▶ _SHORT EXERCISE_
Reproduce every one of the lines below verbatim, keeping their original order and every character unchanged.

━━━━━ EXERCISE INPUTS ━━━━━

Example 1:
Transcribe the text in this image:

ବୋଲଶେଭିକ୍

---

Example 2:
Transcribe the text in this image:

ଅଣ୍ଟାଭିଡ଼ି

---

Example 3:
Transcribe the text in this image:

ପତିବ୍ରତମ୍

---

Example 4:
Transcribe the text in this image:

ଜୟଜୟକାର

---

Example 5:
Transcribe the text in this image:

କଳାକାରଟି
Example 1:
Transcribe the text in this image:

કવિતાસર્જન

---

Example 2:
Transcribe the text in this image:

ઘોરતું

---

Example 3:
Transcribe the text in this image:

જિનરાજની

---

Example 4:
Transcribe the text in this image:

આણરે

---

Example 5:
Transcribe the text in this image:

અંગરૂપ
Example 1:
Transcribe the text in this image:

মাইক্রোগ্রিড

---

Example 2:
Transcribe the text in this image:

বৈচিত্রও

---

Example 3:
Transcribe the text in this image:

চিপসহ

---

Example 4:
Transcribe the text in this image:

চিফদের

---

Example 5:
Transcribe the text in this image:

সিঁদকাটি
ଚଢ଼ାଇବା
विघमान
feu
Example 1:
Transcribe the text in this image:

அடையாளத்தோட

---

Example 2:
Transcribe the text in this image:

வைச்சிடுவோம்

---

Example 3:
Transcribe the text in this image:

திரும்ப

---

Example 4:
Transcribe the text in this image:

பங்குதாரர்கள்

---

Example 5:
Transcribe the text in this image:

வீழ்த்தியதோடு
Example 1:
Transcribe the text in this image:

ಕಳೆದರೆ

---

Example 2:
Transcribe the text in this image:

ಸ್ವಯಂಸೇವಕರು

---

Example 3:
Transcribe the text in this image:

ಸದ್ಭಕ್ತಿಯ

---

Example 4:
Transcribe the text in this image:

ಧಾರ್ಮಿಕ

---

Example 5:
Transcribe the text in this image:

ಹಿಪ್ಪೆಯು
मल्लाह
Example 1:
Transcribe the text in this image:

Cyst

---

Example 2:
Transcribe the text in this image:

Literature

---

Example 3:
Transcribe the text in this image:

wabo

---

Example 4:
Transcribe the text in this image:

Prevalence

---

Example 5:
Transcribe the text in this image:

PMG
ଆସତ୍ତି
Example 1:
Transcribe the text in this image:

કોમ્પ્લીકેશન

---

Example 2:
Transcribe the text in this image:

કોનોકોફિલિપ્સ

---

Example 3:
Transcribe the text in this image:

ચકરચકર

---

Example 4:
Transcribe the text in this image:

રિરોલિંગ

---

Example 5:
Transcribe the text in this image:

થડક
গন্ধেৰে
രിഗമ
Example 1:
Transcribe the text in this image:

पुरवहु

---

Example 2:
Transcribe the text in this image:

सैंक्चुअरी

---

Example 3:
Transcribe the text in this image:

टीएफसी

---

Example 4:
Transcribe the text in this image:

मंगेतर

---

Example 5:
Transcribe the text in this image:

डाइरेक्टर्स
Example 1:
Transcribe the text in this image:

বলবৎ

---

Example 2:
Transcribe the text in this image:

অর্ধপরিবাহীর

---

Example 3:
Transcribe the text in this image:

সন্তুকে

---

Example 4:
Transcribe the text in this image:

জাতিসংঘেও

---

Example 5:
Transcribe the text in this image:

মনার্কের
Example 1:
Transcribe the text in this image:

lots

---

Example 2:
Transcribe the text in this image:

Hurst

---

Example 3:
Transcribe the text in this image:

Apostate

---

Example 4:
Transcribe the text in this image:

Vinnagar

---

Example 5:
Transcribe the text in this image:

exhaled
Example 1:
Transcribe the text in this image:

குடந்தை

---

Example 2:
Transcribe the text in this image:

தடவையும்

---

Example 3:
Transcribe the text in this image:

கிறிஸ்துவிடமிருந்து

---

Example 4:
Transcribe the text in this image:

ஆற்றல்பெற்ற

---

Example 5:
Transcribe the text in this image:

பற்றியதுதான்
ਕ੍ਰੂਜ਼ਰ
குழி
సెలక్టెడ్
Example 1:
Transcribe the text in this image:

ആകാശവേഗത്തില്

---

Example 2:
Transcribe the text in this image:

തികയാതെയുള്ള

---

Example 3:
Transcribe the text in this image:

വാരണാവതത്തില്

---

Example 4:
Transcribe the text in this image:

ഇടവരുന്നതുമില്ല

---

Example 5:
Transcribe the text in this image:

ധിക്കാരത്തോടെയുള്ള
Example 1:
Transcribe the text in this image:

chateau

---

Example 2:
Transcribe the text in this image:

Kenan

━━━━━

▶ _REPLY TO THE TASK_
Example 1:
Transcribe the text in this image:

ବୋଲଶେଭିକ୍

---

Example 2:
Transcribe the text in this image:

ଅଣ୍ଟାଭିଡ଼ି

---

Example 3:
Transcribe the text in this image:

ପତିବ୍ରତମ୍

---

Example 4:
Transcribe the text in this image:

ଜୟଜୟକାର

---

Example 5:
Transcribe the text in this image:

କଳାକାରଟି
Example 1:
Transcribe the text in this image:

કવિતાસર્જન

---

Example 2:
Transcribe the text in this image:

ઘોરતું

---

Example 3:
Transcribe the text in this image:

જિનરાજની

---

Example 4:
Transcribe the text in this image:

આણરે

---

Example 5:
Transcribe the text in this image:

અંગરૂપ
Example 1:
Transcribe the text in this image:

মাইক্রোগ্রিড

---

Example 2:
Transcribe the text in this image:

বৈচিত্রও

---

Example 3:
Transcribe the text in this image:

চিপসহ

---

Example 4:
Transcribe the text in this image:

চিফদের

---

Example 5:
Transcribe the text in this image:

সিঁদকাটি
ଚଢ଼ାଇବା
विघमान
feu
Example 1:
Transcribe the text in this image:

அடையாளத்தோட

---

Example 2:
Transcribe the text in this image:

வைச்சிடுவோம்

---

Example 3:
Transcribe the text in this image:

திரும்ப

---

Example 4:
Transcribe the text in this image:

பங்குதாரர்கள்

---

Example 5:
Transcribe the text in this image:

வீழ்த்தியதோடு
Example 1:
Transcribe the text in this image:

ಕಳೆದರೆ

---

Example 2:
Transcribe the text in this image:

ಸ್ವಯಂಸೇವಕರು

---

Example 3:
Transcribe the text in this image:

ಸದ್ಭಕ್ತಿಯ

---

Example 4:
Transcribe the text in this image:

ಧಾರ್ಮಿಕ

---

Example 5:
Transcribe the text in this image:

ಹಿಪ್ಪೆಯು
मल्लाह
Example 1:
Transcribe the text in this image:

Cyst

---

Example 2:
Transcribe the text in this image:

Literature

---

Example 3:
Transcribe the text in this image:

wabo

---

Example 4:
Transcribe the text in this image:

Prevalence

---

Example 5:
Transcribe the text in this image:

PMG
ଆସତ୍ତି
Example 1:
Transcribe the text in this image:

કોમ્પ્લીકેશન

---

Example 2:
Transcribe the text in this image:

કોનોકોફિલિપ્સ

---

Example 3:
Transcribe the text in this image:

ચકરચકર

---

Example 4:
Transcribe the text in this image:

રિરોલિંગ

---

Example 5:
Transcribe the text in this image:

થડક
গন্ধেৰে
രിഗമ
Example 1:
Transcribe the text in this image:

पुरवहु

---

Example 2:
Transcribe the text in this image:

सैंक्चुअरी

---

Example 3:
Transcribe the text in this image:

टीएफसी

---

Example 4:
Transcribe the text in this image:

मंगेतर

---

Example 5:
Transcribe the text in this image:

डाइरेक्टर्स
Example 1:
Transcribe the text in this image:

বলবৎ

---

Example 2:
Transcribe the text in this image:

অর্ধপরিবাহীর

---

Example 3:
Transcribe the text in this image:

সন্তুকে

---

Example 4:
Transcribe the text in this image:

জাতিসংঘেও

---

Example 5:
Transcribe the text in this image:

মনার্কের
Example 1:
Transcribe the text in this image:

lots

---

Example 2:
Transcribe the text in this image:

Hurst

---

Example 3:
Transcribe the text in this image:

Apostate

---

Example 4:
Transcribe the text in this image:

Vinnagar

---

Example 5:
Transcribe the text in this image:

exhaled
Example 1:
Transcribe the text in this image:

குடந்தை

---

Example 2:
Transcribe the text in this image:

தடவையும்

---

Example 3:
Transcribe the text in this image:

கிறிஸ்துவிடமிருந்து

---

Example 4:
Transcribe the text in this image:

ஆற்றல்பெற்ற

---

Example 5:
Transcribe the text in this image:

பற்றியதுதான்
ਕ੍ਰੂਜ਼ਰ
குழி
సెలక్టెడ్
Example 1:
Transcribe the text in this image:

ആകാശവേഗത്തില്

---

Example 2:
Transcribe the text in this image:

തികയാതെയുള്ള

---

Example 3:
Transcribe the text in this image:

വാരണാവതത്തില്

---

Example 4:
Transcribe the text in this image:

ഇടവരുന്നതുമില്ല

---

Example 5:
Transcribe the text in this image:

ധിക്കാരത്തോടെയുള്ള
Example 1:
Transcribe the text in this image:

chateau

---

Example 2:
Transcribe the text in this image:

Kenan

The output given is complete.